▸ **Record excerpts**
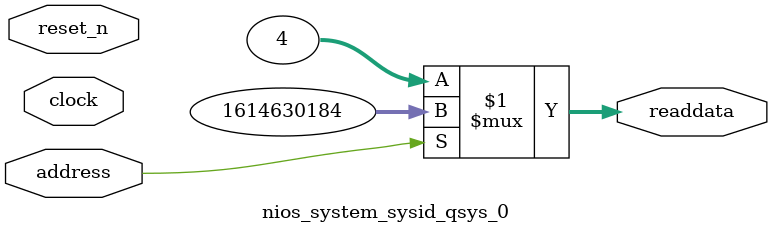
<source format=v>



// synthesis translate_off
`timescale 1ns / 1ps
// synthesis translate_on

// turn off superfluous verilog processor warnings 
// altera message_level Level1 
// altera message_off 10034 10035 10036 10037 10230 10240 10030 

module nios_system_sysid_qsys_0 (
               // inputs:
                address,
                clock,
                reset_n,

               // outputs:
                readdata
             )
;

  output  [ 31: 0] readdata;
  input            address;
  input            clock;
  input            reset_n;

  wire    [ 31: 0] readdata;
  //control_slave, which is an e_avalon_slave
  assign readdata = address ? 1614630184 : 4;

endmodule



</source>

▸ **Exercise**
Starting with the line that contains "assign readdata = address ? 1614630184 : 4;", return each line through the last one of the data above, exactly as written and nothing more.

▸ **Your solution**
  assign readdata = address ? 1614630184 : 4;

endmodule



</source>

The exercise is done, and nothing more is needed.